On vante la préservation de l'agro-pastoralisme à Pont-de-Montvert aux portes du parc des Cévennes, quand on le condamne et le combat aux portes du parc de Simien en Ethiopie : deux poids deux mesures qui font du "colonialisme vert" une "invention" qui mérite réflexion et reste à (re)considérer, en particulier le jour de vos prochaines visites dans les parcs naturels africains.

Une phrase

"… le Simien est loin d'être un cas isolé. Il y a environ 350 parc nationaux en Afrique, et dans la plupart d'entre eux, les populations ont été expulsées pour faire place à l'animal, la forêt ou la savane." P 26

[L'Occident, les grandes ONG environnementales] … "en défendant les enclaves de nature que sont les parcs africains, [] cherchent eux aussi à s'exonérer des dégâts que leur vie cause partout ailleurs. Croire que la nature est préservée là où il n'y a pas d'hommes (dans les parcs), c'est aussi s'autoriser à causer des dommages là où vivent les hommes (dans le reste du monde). Tant que la véritable nature est protégée là-bas, en Afrique, nous pouvons continuer à endommager, ailleurs, un monde qui est de toute façon déjà dénaturé.

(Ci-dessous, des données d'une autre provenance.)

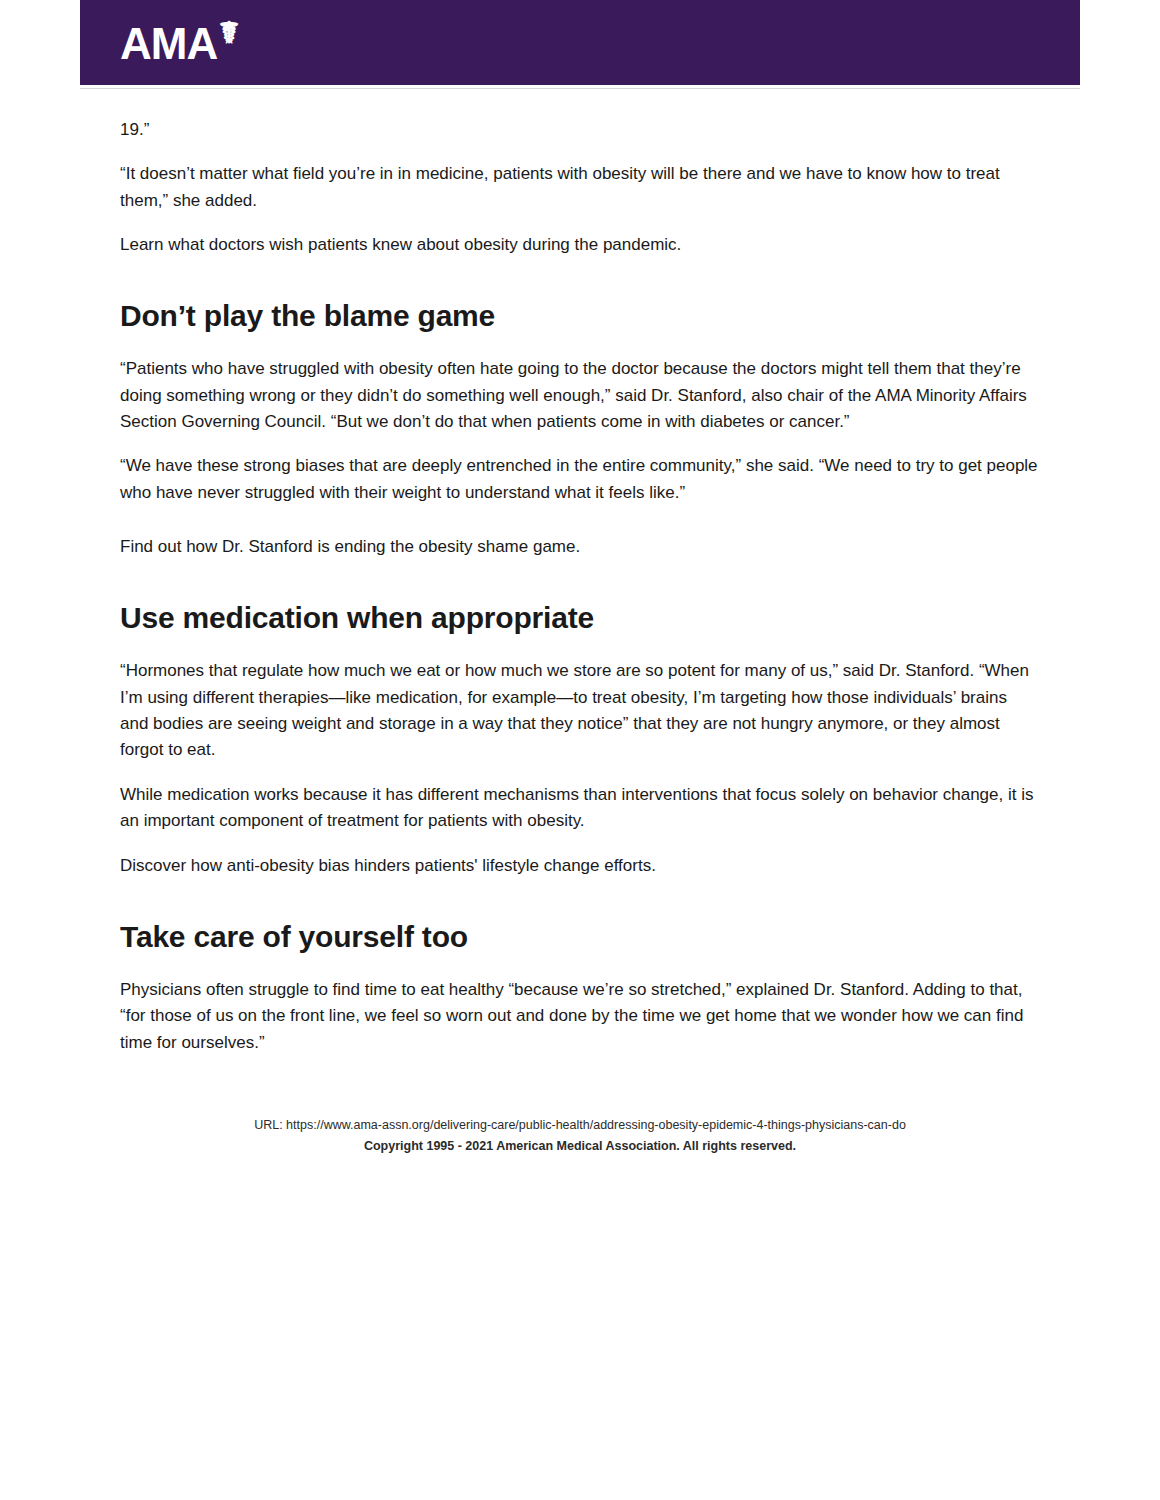AMA☤
19.”
“It doesn’t matter what field you’re in in medicine, patients with obesity will be there and we have to know how to treat them,” she added.
Learn what doctors wish patients knew about obesity during the pandemic.
Don’t play the blame game
“Patients who have struggled with obesity often hate going to the doctor because the doctors might tell them that they’re doing something wrong or they didn’t do something well enough,” said Dr. Stanford, also chair of the AMA Minority Affairs Section Governing Council. “But we don’t do that when patients come in with diabetes or cancer.”
“We have these strong biases that are deeply entrenched in the entire community,” she said. “We need to try to get people who have never struggled with their weight to understand what it feels like.”
Find out how Dr. Stanford is ending the obesity shame game.
Use medication when appropriate
“Hormones that regulate how much we eat or how much we store are so potent for many of us,” said Dr. Stanford. “When I’m using different therapies—like medication, for example—to treat obesity, I’m targeting how those individuals’ brains and bodies are seeing weight and storage in a way that they notice” that they are not hungry anymore, or they almost forgot to eat.
While medication works because it has different mechanisms than interventions that focus solely on behavior change, it is an important component of treatment for patients with obesity.
Discover how anti-obesity bias hinders patients' lifestyle change efforts.
Take care of yourself too
Physicians often struggle to find time to eat healthy “because we’re so stretched,” explained Dr. Stanford. Adding to that, “for those of us on the front line, we feel so worn out and done by the time we get home that we wonder how we can find time for ourselves.”
URL: https://www.ama-assn.org/delivering-care/public-health/addressing-obesity-epidemic-4-things-physicians-can-do
Copyright 1995 - 2021 American Medical Association. All rights reserved.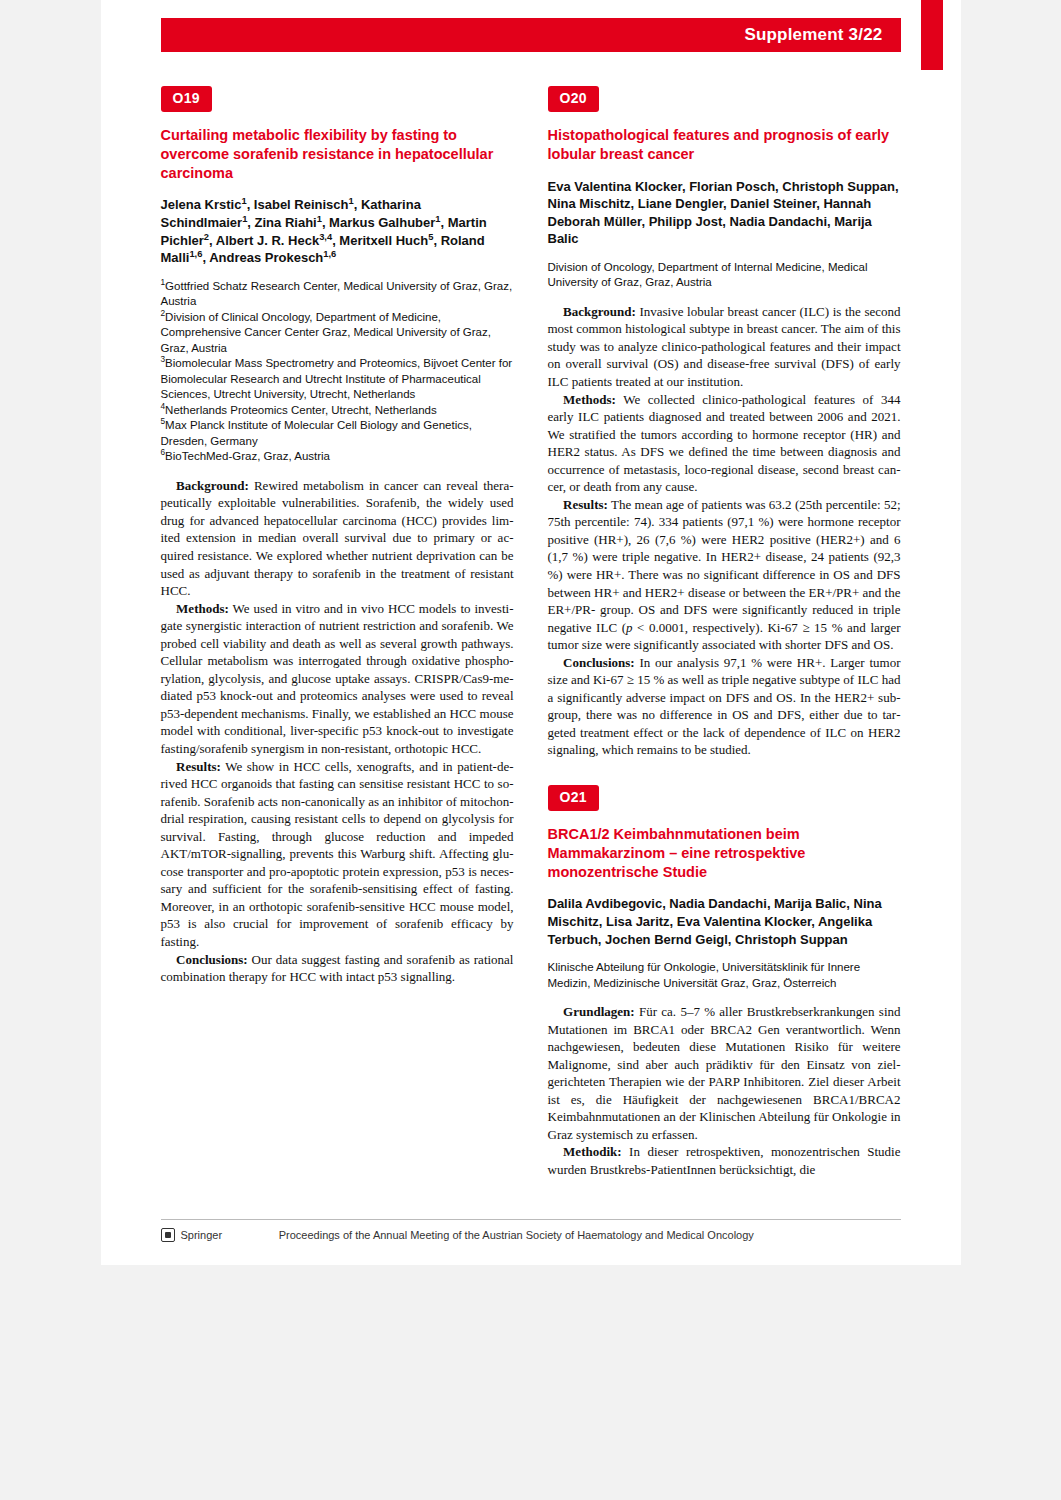Supplement 3/22
O19
Curtailing metabolic flexibility by fasting to overcome sorafenib resistance in hepatocellular carcinoma
Jelena Krstic1, Isabel Reinisch1, Katharina Schindlmaier1, Zina Riahi1, Markus Galhuber1, Martin Pichler2, Albert J. R. Heck3,4, Meritxell Huch5, Roland Malli1,6, Andreas Prokesch1,6
1Gottfried Schatz Research Center, Medical University of Graz, Graz, Austria
2Division of Clinical Oncology, Department of Medicine, Comprehensive Cancer Center Graz, Medical University of Graz, Graz, Austria
3Biomolecular Mass Spectrometry and Proteomics, Bijvoet Center for Biomolecular Research and Utrecht Institute of Pharmaceutical Sciences, Utrecht University, Utrecht, Netherlands
4Netherlands Proteomics Center, Utrecht, Netherlands
5Max Planck Institute of Molecular Cell Biology and Genetics, Dresden, Germany
6BioTechMed-Graz, Graz, Austria
Background: Rewired metabolism in cancer can reveal therapeutically exploitable vulnerabilities. Sorafenib, the widely used drug for advanced hepatocellular carcinoma (HCC) provides limited extension in median overall survival due to primary or acquired resistance. We explored whether nutrient deprivation can be used as adjuvant therapy to sorafenib in the treatment of resistant HCC.
Methods: We used in vitro and in vivo HCC models to investigate synergistic interaction of nutrient restriction and sorafenib. We probed cell viability and death as well as several growth pathways. Cellular metabolism was interrogated through oxidative phosphorylation, glycolysis, and glucose uptake assays. CRISPR/Cas9-mediated p53 knock-out and proteomics analyses were used to reveal p53-dependent mechanisms. Finally, we established an HCC mouse model with conditional, liver-specific p53 knock-out to investigate fasting/sorafenib synergism in non-resistant, orthotopic HCC.
Results: We show in HCC cells, xenografts, and in patient-derived HCC organoids that fasting can sensitise resistant HCC to sorafenib. Sorafenib acts non-canonically as an inhibitor of mitochondrial respiration, causing resistant cells to depend on glycolysis for survival. Fasting, through glucose reduction and impeded AKT/mTOR-signalling, prevents this Warburg shift. Affecting glucose transporter and pro-apoptotic protein expression, p53 is necessary and sufficient for the sorafenib-sensitising effect of fasting. Moreover, in an orthotopic sorafenib-sensitive HCC mouse model, p53 is also crucial for improvement of sorafenib efficacy by fasting.
Conclusions: Our data suggest fasting and sorafenib as rational combination therapy for HCC with intact p53 signalling.
O20
Histopathological features and prognosis of early lobular breast cancer
Eva Valentina Klocker, Florian Posch, Christoph Suppan, Nina Mischitz, Liane Dengler, Daniel Steiner, Hannah Deborah Müller, Philipp Jost, Nadia Dandachi, Marija Balic
Division of Oncology, Department of Internal Medicine, Medical University of Graz, Graz, Austria
Background: Invasive lobular breast cancer (ILC) is the second most common histological subtype in breast cancer. The aim of this study was to analyze clinico-pathological features and their impact on overall survival (OS) and disease-free survival (DFS) of early ILC patients treated at our institution.
Methods: We collected clinico-pathological features of 344 early ILC patients diagnosed and treated between 2006 and 2021. We stratified the tumors according to hormone receptor (HR) and HER2 status. As DFS we defined the time between diagnosis and occurrence of metastasis, loco-regional disease, second breast cancer, or death from any cause.
Results: The mean age of patients was 63.2 (25th percentile: 52; 75th percentile: 74). 334 patients (97,1 %) were hormone receptor positive (HR+), 26 (7,6 %) were HER2 positive (HER2+) and 6 (1,7 %) were triple negative. In HER2+ disease, 24 patients (92,3 %) were HR+. There was no significant difference in OS and DFS between HR+ and HER2+ disease or between the ER+/PR+ and the ER+/PR- group. OS and DFS were significantly reduced in triple negative ILC (p < 0.0001, respectively). Ki-67 ≥ 15 % and larger tumor size were significantly associated with shorter DFS and OS.
Conclusions: In our analysis 97,1 % were HR+. Larger tumor size and Ki-67 ≥ 15 % as well as triple negative subtype of ILC had a significantly adverse impact on DFS and OS. In the HER2+ subgroup, there was no difference in OS and DFS, either due to targeted treatment effect or the lack of dependence of ILC on HER2 signaling, which remains to be studied.
O21
BRCA1/2 Keimbahnmutationen beim Mammakarzinom – eine retrospektive monozentrische Studie
Dalila Avdibegovic, Nadia Dandachi, Marija Balic, Nina Mischitz, Lisa Jaritz, Eva Valentina Klocker, Angelika Terbuch, Jochen Bernd Geigl, Christoph Suppan
Klinische Abteilung für Onkologie, Universitätsklinik für Innere Medizin, Medizinische Universität Graz, Graz, Österreich
Grundlagen: Für ca. 5–7 % aller Brustkrebserkrankungen sind Mutationen im BRCA1 oder BRCA2 Gen verantwortlich. Wenn nachgewiesen, bedeuten diese Mutationen Risiko für weitere Malignome, sind aber auch prädiktiv für den Einsatz von zielgerichteten Therapien wie der PARP Inhibitoren. Ziel dieser Arbeit ist es, die Häufigkeit der nachgewiesenen BRCA1/BRCA2 Keimbahnmutationen an der Klinischen Abteilung für Onkologie in Graz systemisch zu erfassen.
Methodik: In dieser retrospektiven, monozentrischen Studie wurden Brustkrebs-PatientInnen berücksichtigt, die
Springer
Proceedings of the Annual Meeting of the Austrian Society of Haematology and Medical Oncology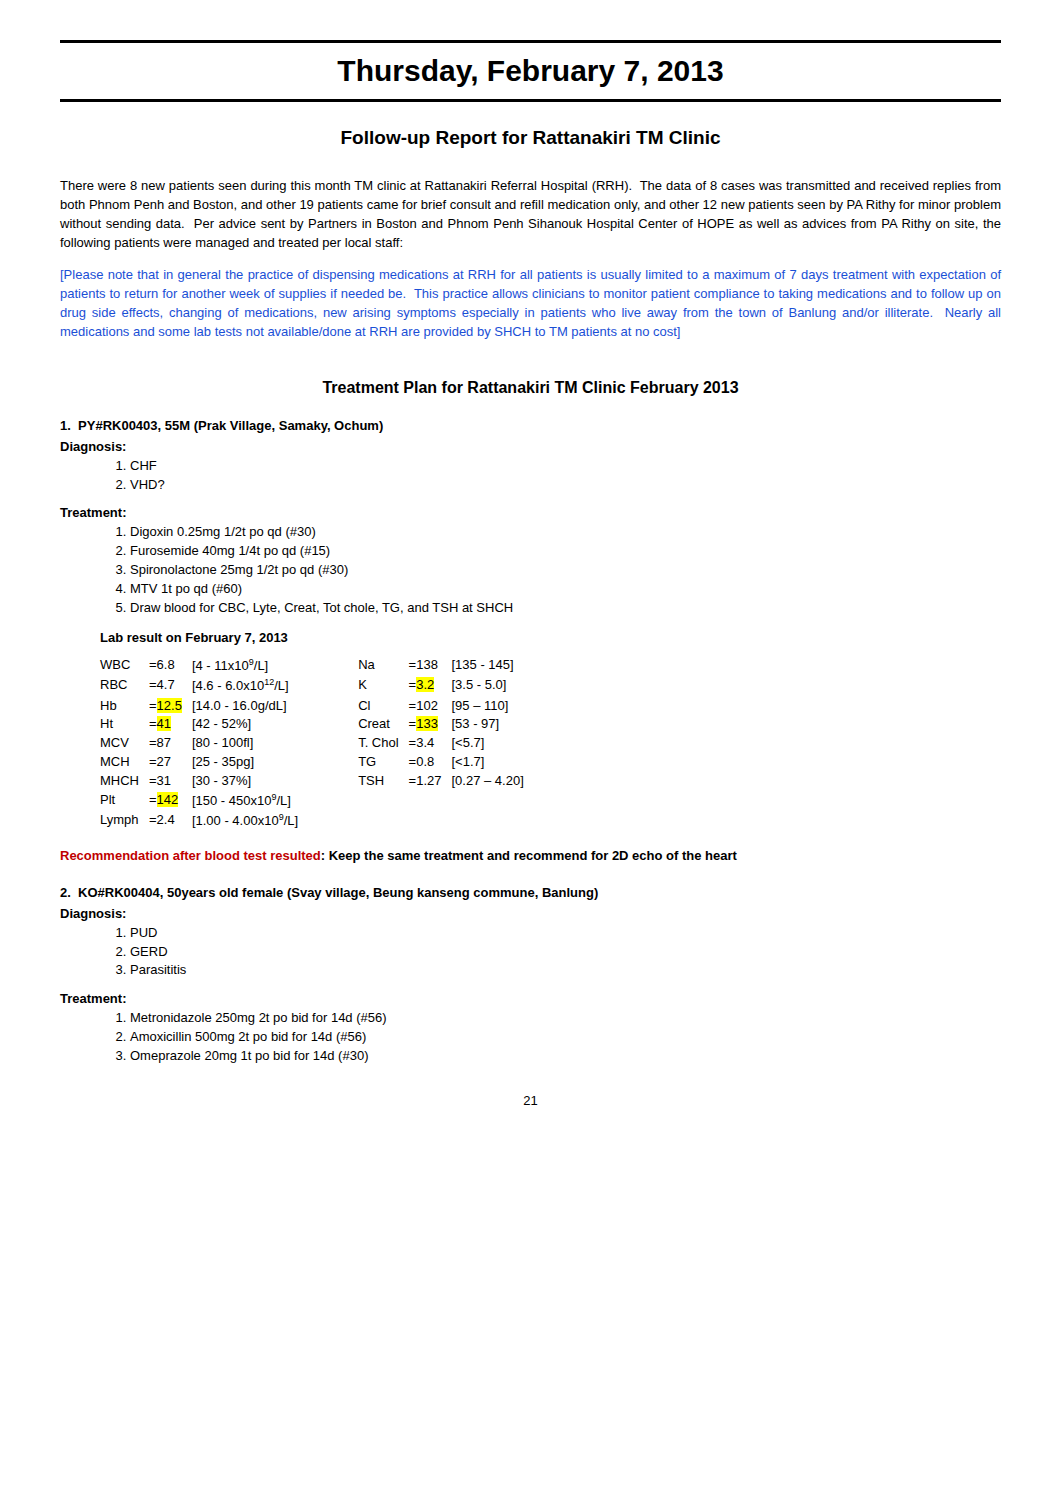Thursday, February 7, 2013
Follow-up Report for Rattanakiri TM Clinic
There were 8 new patients seen during this month TM clinic at Rattanakiri Referral Hospital (RRH). The data of 8 cases was transmitted and received replies from both Phnom Penh and Boston, and other 19 patients came for brief consult and refill medication only, and other 12 new patients seen by PA Rithy for minor problem without sending data. Per advice sent by Partners in Boston and Phnom Penh Sihanouk Hospital Center of HOPE as well as advices from PA Rithy on site, the following patients were managed and treated per local staff:
[Please note that in general the practice of dispensing medications at RRH for all patients is usually limited to a maximum of 7 days treatment with expectation of patients to return for another week of supplies if needed be. This practice allows clinicians to monitor patient compliance to taking medications and to follow up on drug side effects, changing of medications, new arising symptoms especially in patients who live away from the town of Banlung and/or illiterate. Nearly all medications and some lab tests not available/done at RRH are provided by SHCH to TM patients at no cost]
Treatment Plan for Rattanakiri TM Clinic February 2013
1. PY#RK00403, 55M (Prak Village, Samaky, Ochum)
Diagnosis:
CHF
VHD?
Treatment:
Digoxin 0.25mg 1/2t po qd (#30)
Furosemide 40mg 1/4t po qd (#15)
Spironolactone 25mg 1/2t po qd (#30)
MTV 1t po qd (#60)
Draw blood for CBC, Lyte, Creat, Tot chole, TG, and TSH at SHCH
Lab result on February 7, 2013
| WBC | =6.8 | [4 - 11x10 9 /L] | | Na | =138 | [135 - 145] |
| RBC | =4.7 | [4.6 - 6.0x10 12 /L] | | K | = 3.2 | [3.5 - 5.0] |
| Hb | = 12.5 | [14.0 - 16.0g/dL] | | Cl | =102 | [95 – 110] |
| Ht | = 41 | [42 - 52%] | | Creat | = 133 | [53 - 97] |
| MCV | =87 | [80 - 100fl] | | T. Chol | =3.4 | [<5.7] |
| MCH | =27 | [25 - 35pg] | | TG | =0.8 | [<1.7] |
| MHCH | =31 | [30 - 37%] | | TSH | =1.27 | [0.27 – 4.20] |
| Plt | = 142 | [150 - 450x10 9 /L] | | | | |
| Lymph | =2.4 | [1.00 - 4.00x10 9 /L] | | | | |
Recommendation after blood test resulted: Keep the same treatment and recommend for 2D echo of the heart
2. KO#RK00404, 50years old female (Svay village, Beung kanseng commune, Banlung)
Diagnosis:
PUD
GERD
Parasititis
Treatment:
Metronidazole 250mg 2t po bid for 14d (#56)
Amoxicillin 500mg 2t po bid for 14d (#56)
Omeprazole 20mg 1t po bid for 14d (#30)
21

Seulement, il n'existe aujourd'hui aucun espace qui soit parfaitement vierge et totalement intact. L'histoire nous l'apprend pour l'Afrique, cette idée est un mythe. " P 293

L'auteur

Guillaume Blanc est historien de l'environnement, et plus particulièrement de son histoire en Afrique. Maître de conférences à l’université Rennes 2, ses recherches traitent plus particulièrement de la circulation globale des hommes et des savoirs qui président à la patrimonialisation de la nature dans la Corne de l'Afrique. Membre du comité de rédaction de la revue Vingtième siècle et directeur de la collection « histoire environnementale » aux Éditions de la Sorbonne, il y a notamment publié Une histoire environnementale de la nation (2015) et codirigé Humanités environnementales. Enquêtes et contre-enquêtes (2017). Il dirige actuellement l'ANR PANSER, PAtrimoines Naturels aux Suds : une histoire globale à Échelle Réduite (2019-2022)  (Synthèse d'après le site de l'Ecole des Hautes Etudes en Sciences Sociales).